Nearly every state requires you to be a state resident before you can file for divorce in that state. If you and your spouse recently moved to Texas, for example, you will need to file for divorce in the state where you previously resided. The residency requirement before you can file for divorce in Texas is six months or 180 days.
Here are a few things you may want keep in mind if you have recently moved to Texas and you plan to get a divorce:
Is it better to file for divorce in Texas?
Spouses who recently moved to Texas -- and plan to continue living here -- may want to wait the required six months to establish residency as opposed to filing immediately in the state where they currently have residency. This will avoid the cost and inconvenience of needing to travel to the other state for court hearings. If you don't want to stay in Texas and plan to move back to your home state, on the other hand, you might want to file in your home state so your legal proceedings will be closer to you.
What if my spouse and I live in two different states?

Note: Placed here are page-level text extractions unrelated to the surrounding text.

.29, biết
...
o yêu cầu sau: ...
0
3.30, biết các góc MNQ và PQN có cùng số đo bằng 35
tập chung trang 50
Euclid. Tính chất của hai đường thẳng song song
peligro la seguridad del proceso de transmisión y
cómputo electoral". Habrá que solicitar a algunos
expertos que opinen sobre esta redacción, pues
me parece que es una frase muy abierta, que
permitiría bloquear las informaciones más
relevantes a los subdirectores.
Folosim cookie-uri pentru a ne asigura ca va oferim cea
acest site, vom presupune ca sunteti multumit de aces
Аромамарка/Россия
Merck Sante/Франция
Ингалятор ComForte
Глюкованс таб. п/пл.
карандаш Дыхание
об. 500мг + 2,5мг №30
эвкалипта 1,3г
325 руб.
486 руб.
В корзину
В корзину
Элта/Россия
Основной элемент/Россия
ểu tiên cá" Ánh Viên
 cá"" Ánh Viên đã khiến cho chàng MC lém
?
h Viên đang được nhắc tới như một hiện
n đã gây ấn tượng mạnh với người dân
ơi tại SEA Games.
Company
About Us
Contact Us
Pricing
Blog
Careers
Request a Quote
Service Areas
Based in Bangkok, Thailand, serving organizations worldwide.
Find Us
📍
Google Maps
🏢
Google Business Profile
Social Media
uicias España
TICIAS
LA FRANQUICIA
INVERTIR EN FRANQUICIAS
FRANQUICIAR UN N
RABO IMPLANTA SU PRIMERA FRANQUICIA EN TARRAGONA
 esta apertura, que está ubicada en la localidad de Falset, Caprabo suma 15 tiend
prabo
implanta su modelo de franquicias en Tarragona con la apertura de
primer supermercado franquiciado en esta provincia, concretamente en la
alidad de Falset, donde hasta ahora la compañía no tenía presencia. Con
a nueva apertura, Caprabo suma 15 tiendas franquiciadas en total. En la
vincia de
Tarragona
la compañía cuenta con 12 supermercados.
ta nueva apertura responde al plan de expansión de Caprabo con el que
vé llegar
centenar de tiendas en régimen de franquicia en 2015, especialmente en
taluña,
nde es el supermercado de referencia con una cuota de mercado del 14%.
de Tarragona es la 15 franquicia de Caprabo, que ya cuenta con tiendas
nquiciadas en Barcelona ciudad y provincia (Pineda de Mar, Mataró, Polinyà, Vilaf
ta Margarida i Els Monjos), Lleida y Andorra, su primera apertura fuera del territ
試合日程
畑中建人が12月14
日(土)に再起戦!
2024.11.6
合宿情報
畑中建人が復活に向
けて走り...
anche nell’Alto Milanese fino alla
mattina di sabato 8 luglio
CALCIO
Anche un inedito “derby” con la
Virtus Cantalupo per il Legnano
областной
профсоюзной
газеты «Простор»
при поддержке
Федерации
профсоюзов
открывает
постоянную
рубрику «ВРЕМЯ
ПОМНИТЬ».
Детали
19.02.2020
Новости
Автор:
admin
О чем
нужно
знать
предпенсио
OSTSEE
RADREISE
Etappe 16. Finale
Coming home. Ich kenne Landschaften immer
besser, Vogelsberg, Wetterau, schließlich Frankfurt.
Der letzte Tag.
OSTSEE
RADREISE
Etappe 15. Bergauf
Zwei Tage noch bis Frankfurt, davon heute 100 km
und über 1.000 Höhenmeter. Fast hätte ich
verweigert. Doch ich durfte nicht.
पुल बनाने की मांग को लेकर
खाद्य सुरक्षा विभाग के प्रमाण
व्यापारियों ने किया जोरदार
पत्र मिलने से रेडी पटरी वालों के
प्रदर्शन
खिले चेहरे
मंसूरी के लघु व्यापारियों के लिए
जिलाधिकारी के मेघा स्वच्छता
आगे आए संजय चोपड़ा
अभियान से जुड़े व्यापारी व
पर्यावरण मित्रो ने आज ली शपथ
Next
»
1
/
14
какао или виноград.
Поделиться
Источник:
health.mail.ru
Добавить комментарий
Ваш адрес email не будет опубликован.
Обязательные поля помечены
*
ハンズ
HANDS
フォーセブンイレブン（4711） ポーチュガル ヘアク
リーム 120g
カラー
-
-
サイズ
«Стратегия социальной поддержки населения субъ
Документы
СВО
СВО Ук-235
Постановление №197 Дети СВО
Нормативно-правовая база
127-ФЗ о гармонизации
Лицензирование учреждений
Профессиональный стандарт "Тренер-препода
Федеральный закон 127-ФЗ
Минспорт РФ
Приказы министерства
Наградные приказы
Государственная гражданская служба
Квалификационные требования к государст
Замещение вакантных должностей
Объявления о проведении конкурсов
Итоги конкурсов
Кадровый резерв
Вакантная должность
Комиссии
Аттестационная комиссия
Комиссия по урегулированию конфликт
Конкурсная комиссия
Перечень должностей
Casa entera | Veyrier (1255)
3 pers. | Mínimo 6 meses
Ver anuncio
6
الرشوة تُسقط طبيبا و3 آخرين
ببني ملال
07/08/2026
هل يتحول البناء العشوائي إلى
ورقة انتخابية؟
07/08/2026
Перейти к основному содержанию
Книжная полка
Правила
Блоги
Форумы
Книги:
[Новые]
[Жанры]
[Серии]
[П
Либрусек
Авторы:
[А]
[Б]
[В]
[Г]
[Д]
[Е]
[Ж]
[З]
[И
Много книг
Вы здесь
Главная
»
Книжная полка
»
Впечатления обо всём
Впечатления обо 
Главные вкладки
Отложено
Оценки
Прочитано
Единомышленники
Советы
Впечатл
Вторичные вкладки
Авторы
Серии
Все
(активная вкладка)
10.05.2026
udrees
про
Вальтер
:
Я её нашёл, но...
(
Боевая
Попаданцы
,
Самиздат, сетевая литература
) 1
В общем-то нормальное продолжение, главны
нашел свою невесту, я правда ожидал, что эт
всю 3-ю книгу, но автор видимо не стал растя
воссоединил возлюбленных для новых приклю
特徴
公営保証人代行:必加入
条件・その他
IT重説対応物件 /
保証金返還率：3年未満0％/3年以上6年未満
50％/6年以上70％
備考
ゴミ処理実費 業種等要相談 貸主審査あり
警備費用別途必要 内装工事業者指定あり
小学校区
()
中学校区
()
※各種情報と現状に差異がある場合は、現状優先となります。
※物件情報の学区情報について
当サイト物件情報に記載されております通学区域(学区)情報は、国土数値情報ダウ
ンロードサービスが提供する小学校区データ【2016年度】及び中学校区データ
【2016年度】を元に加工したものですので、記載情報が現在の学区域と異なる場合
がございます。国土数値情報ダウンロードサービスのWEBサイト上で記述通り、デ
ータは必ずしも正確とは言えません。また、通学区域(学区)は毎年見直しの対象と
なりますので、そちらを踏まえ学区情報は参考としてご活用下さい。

Sometimes, one spouse has residency in one state, and the other spouse has residency in the other. This could happen if the spouses moved away from one another before finalizing their divorce proceedings. If this happened to you, it could be wise to file for divorce first, so that your divorce proceedings take place closer to you.
What state will decide my child custody matter?
Some spouses may find that filing in one state is more advantageous than filing in another. For example, Texas child custody laws and case law could be very different than the child custody laws in another area of the country. The deciding factor for child custody jurisdiction is usually where the child physically lives. If the child recently moved to a new state, the "home state" will be the state in which the child last lived for at least six months.
Also, if a state court has already issued a child custody decree, in most cases, this state can assert continuing jurisdiction over subsequent modification proceedings if one of the parents is still a resident of that state. This is true unless the particular state does not provide itself with jurisdiction through its own laws.
Do you have more questions about state residency and divorce?
The question of which state has jurisdiction over your divorce is an important one. To avoid potential filing errors, and to make sure you have considered all of the potential ramifications of filing in one state over another, you may want to investigate deeper into the matter of state jurisdiction and residency as it applies to your divorce process.